Segment Start: Input data
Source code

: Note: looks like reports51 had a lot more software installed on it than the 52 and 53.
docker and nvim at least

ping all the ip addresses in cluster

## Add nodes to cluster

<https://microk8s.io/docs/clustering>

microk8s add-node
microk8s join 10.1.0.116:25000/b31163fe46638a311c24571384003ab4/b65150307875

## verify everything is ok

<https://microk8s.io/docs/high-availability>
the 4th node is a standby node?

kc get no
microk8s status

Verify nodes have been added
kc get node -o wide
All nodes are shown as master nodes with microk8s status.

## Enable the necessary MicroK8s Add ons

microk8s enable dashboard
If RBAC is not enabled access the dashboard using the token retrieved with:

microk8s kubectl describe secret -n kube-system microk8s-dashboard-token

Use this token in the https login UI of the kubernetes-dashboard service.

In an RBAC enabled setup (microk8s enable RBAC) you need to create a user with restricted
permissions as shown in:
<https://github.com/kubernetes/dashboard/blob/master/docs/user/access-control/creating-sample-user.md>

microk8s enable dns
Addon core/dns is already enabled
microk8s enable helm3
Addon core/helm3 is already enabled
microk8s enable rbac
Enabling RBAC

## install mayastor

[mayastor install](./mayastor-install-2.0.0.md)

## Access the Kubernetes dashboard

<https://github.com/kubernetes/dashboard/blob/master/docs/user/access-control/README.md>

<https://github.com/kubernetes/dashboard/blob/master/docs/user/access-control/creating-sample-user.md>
Segment End: Input data
* [What the task requires]
All lines above are to be transcribed exactly.

* [Exercise solution]
Source code

: Note: looks like reports51 had a lot more software installed on it than the 52 and 53.
docker and nvim at least

ping all the ip addresses in cluster

## Add nodes to cluster

<https://microk8s.io/docs/clustering>

microk8s add-node
microk8s join 10.1.0.116:25000/b31163fe46638a311c24571384003ab4/b65150307875

## verify everything is ok

<https://microk8s.io/docs/high-availability>
the 4th node is a standby node?

kc get no
microk8s status

Verify nodes have been added
kc get node -o wide
All nodes are shown as master nodes with microk8s status.

## Enable the necessary MicroK8s Add ons

microk8s enable dashboard
If RBAC is not enabled access the dashboard using the token retrieved with:

microk8s kubectl describe secret -n kube-system microk8s-dashboard-token

Use this token in the https login UI of the kubernetes-dashboard service.

In an RBAC enabled setup (microk8s enable RBAC) you need to create a user with restricted
permissions as shown in:
<https://github.com/kubernetes/dashboard/blob/master/docs/user/access-control/creating-sample-user.md>

microk8s enable dns
Addon core/dns is already enabled
microk8s enable helm3
Addon core/helm3 is already enabled
microk8s enable rbac
Enabling RBAC

## install mayastor

[mayastor install](./mayastor-install-2.0.0.md)

## Access the Kubernetes dashboard

<https://github.com/kubernetes/dashboard/blob/master/docs/user/access-control/README.md>

<https://github.com/kubernetes/dashboard/blob/master/docs/user/access-control/creating-sample-user.md>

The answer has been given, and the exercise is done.